And I know all of this is my fault. I’m aware that Henry James is perceived as a great writer, exploring the meeting of the new and the old world with careful exploration of character. Yet, my heart sunk when I saw him on the list. So, I have done my best, and over the past few weeks on my commute I have given daily battle with A Portrait of a Lady. And no, I haven’t changed my mind and I still can’t get along with Henry James. 

The novel explores the ramifications of Isabel Archer’s meeting with her aunt, and subsequent voyage to England and tour of the old world. Isabel is a young, vibrant, American, with ideas and thoughts, and the ability and wish to express herself. She wants to live and experience life and turns down marriage proposals from a bold, self-made American who has followed her across the Atlantic, and a well-meaning English Lord. She is eventually trapped by an American living in Italy, when her high ideals and purity of vision help her mistake his narrow, sordid little world for high views and pure air.

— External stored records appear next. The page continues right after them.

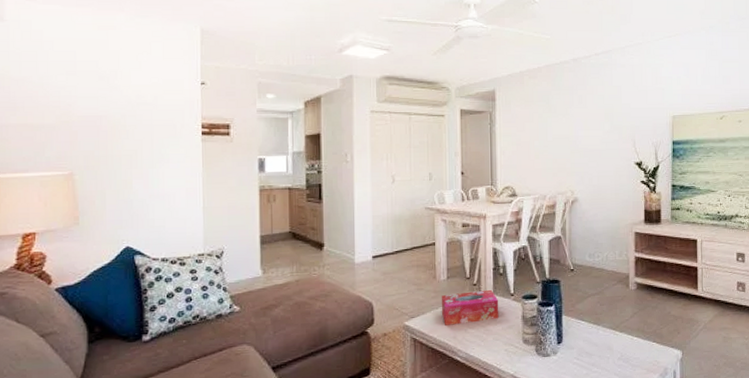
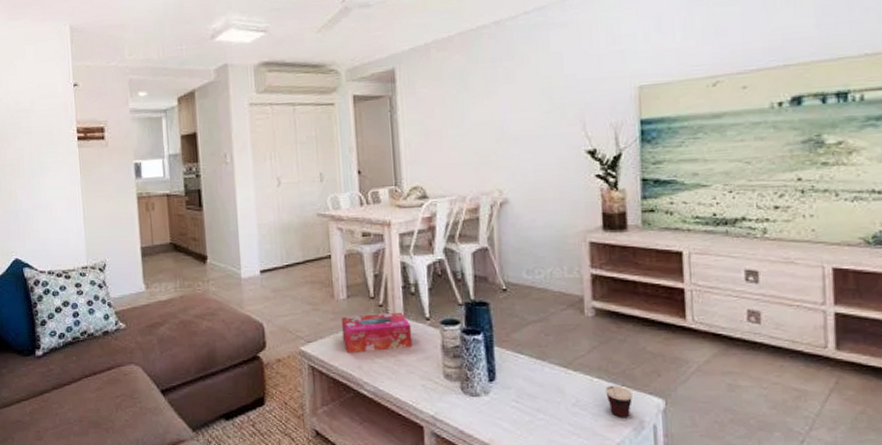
cup: none [642,342,660,366] -> present [605,385,632,417]

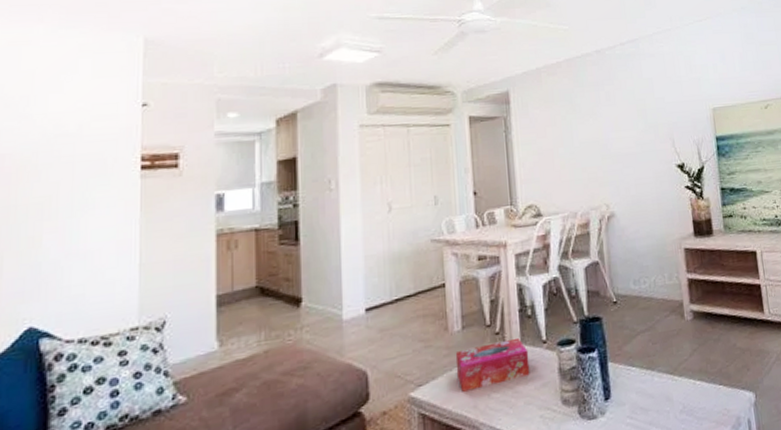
cup: present [605,385,632,417] -> none [706,385,729,418]

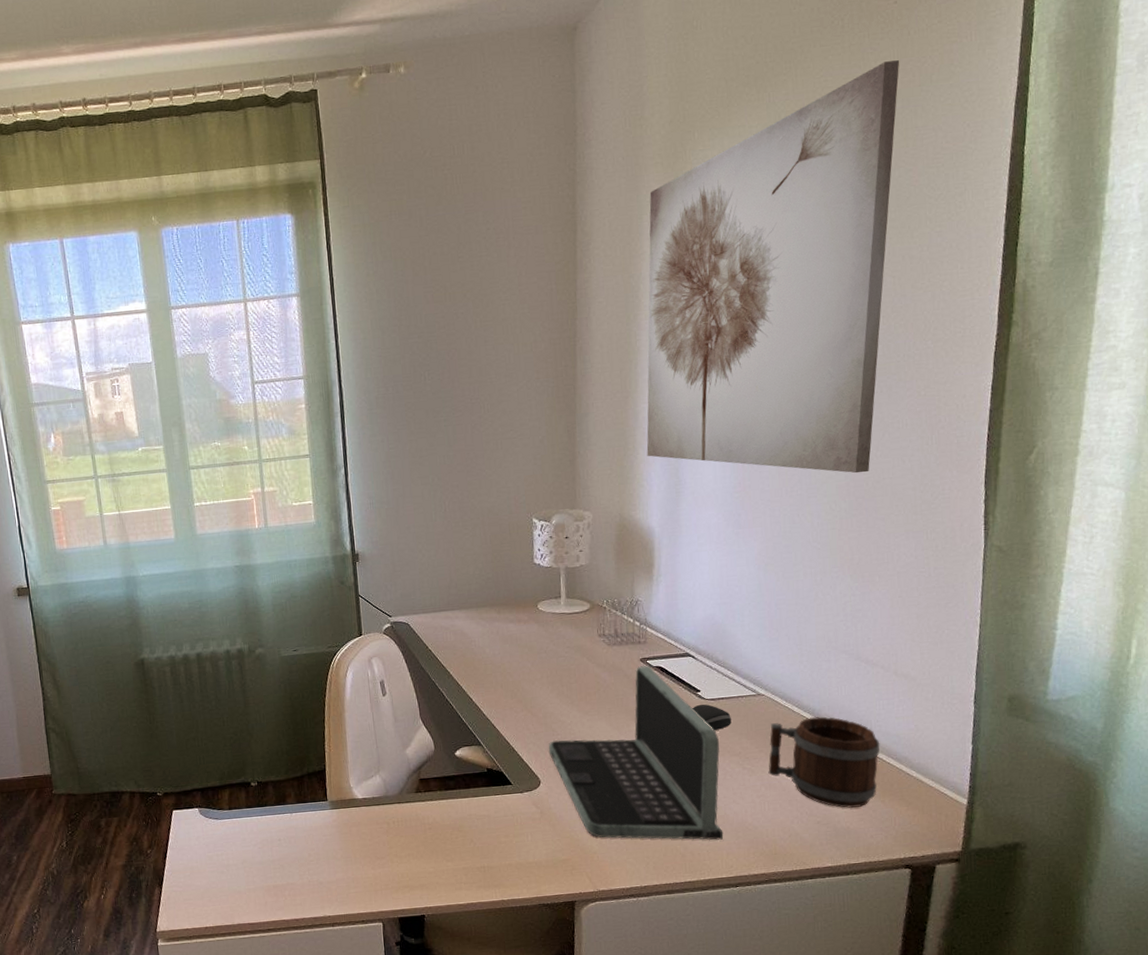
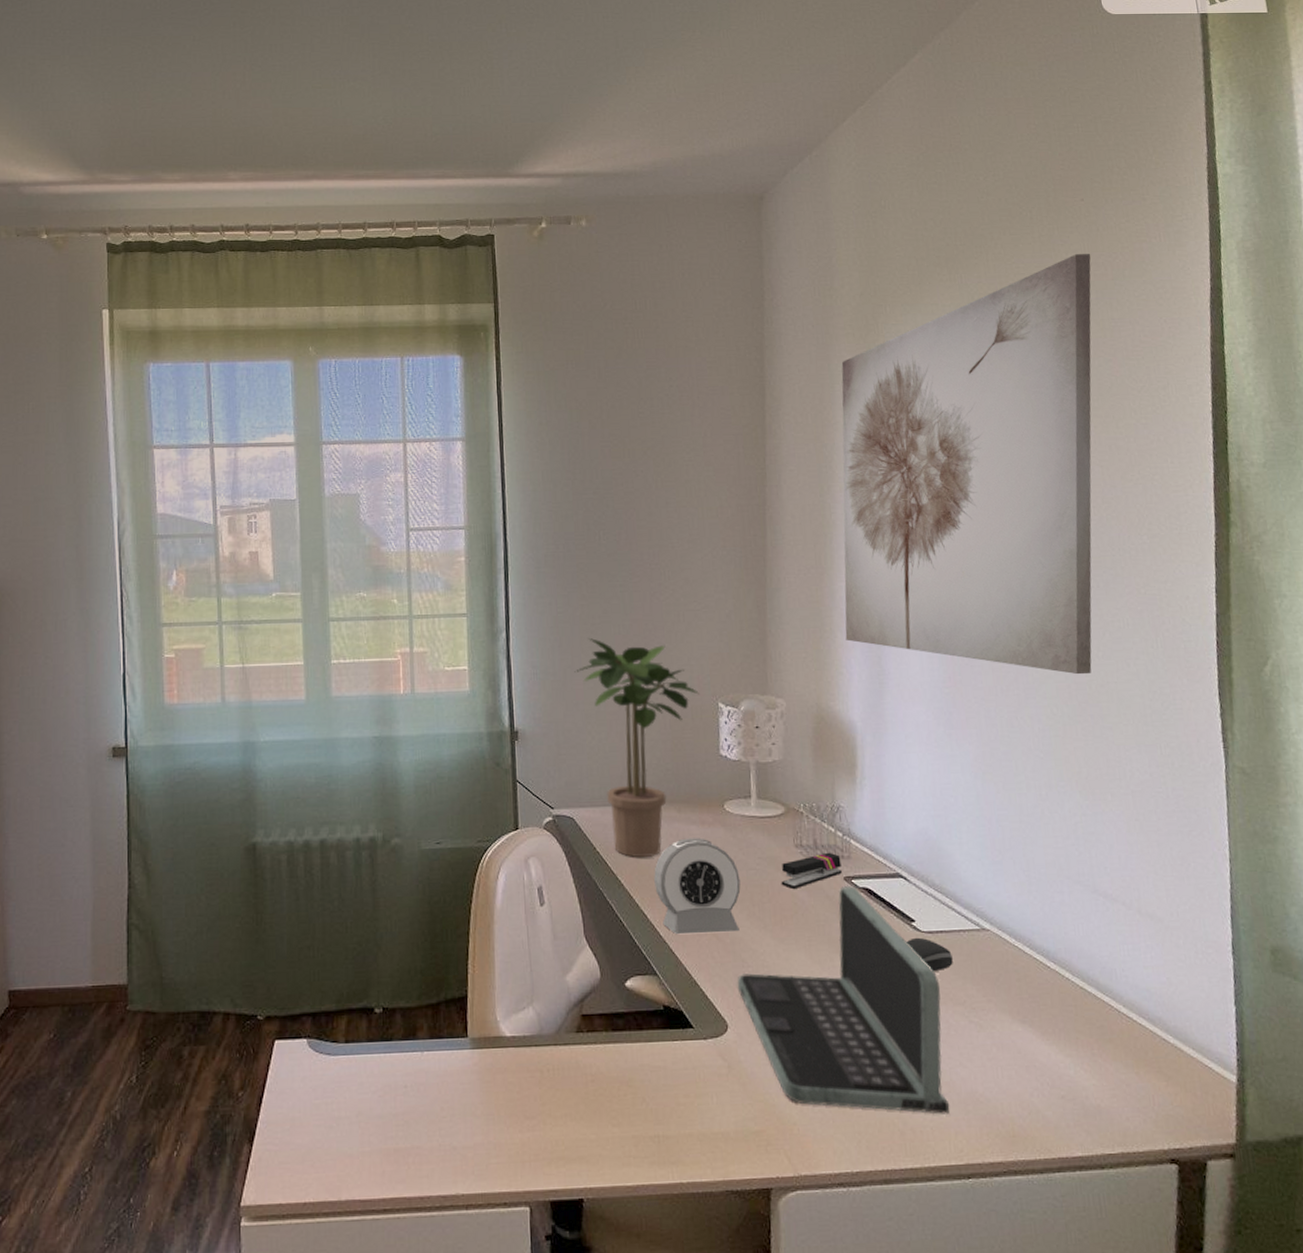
potted plant: none [406,469,516,653] -> present [574,638,699,858]
alarm clock: none [478,633,552,713] -> present [654,838,741,935]
stapler: none [586,639,639,671] -> present [781,852,842,889]
mug: present [768,716,881,808] -> none [999,960,1130,1080]

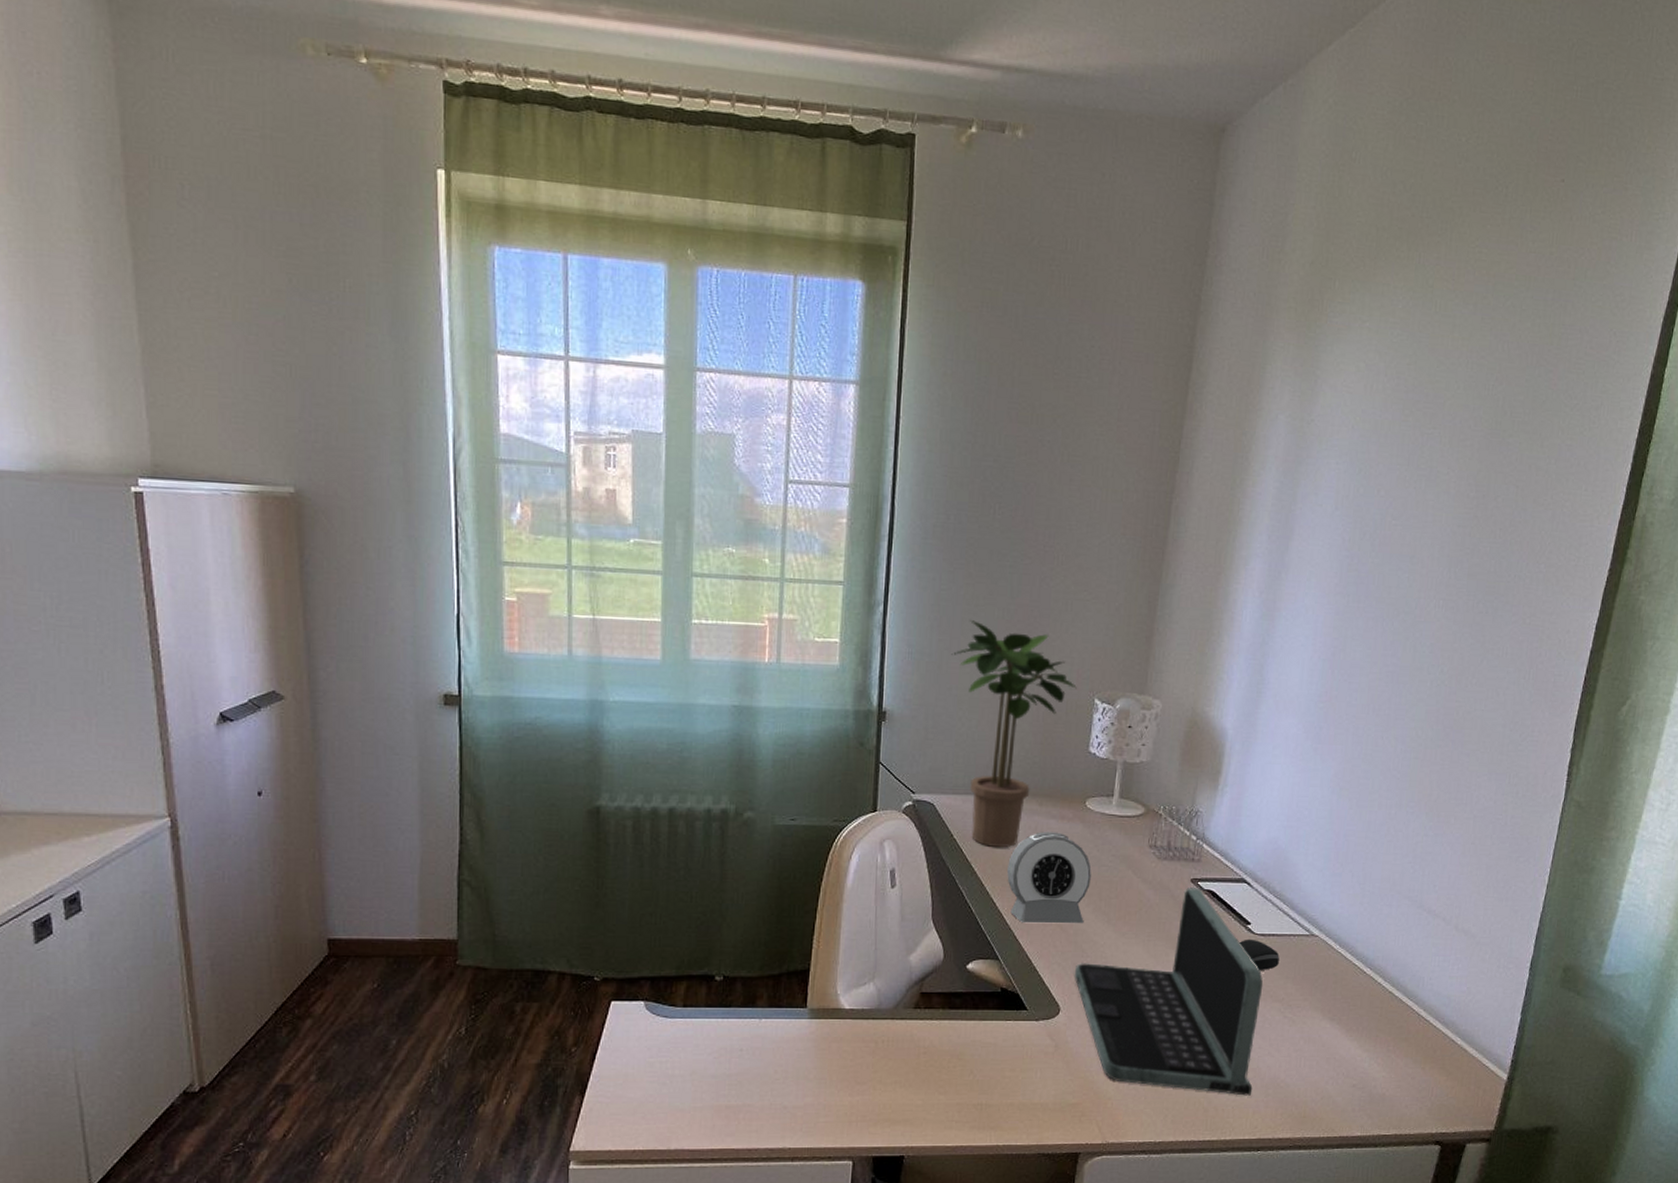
stapler: present [781,852,842,889] -> none [1130,854,1191,887]
wall art: present [841,254,1092,675] -> none [1232,244,1558,700]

This was a carefully carved and created book, yet I never felt that James was really describing the inner life of a woman, instead I felt as if he was exploring a psychological experiment. In addition, I did not find Isabel a sympathetic character and at many points I was intensely irritated with her. This was a shame given that she, apart from her eventual husband Osmond, were the only fully developed and rounded characters in the book: many of the others, for me, seemed to verge on caricatures.

So, I may update this post once I have studied the book in detail, and it will be interesting to see if that gives me a new perspective on James. But at the moment, I don’t think I’ll be trying to explore any more his writings for a while.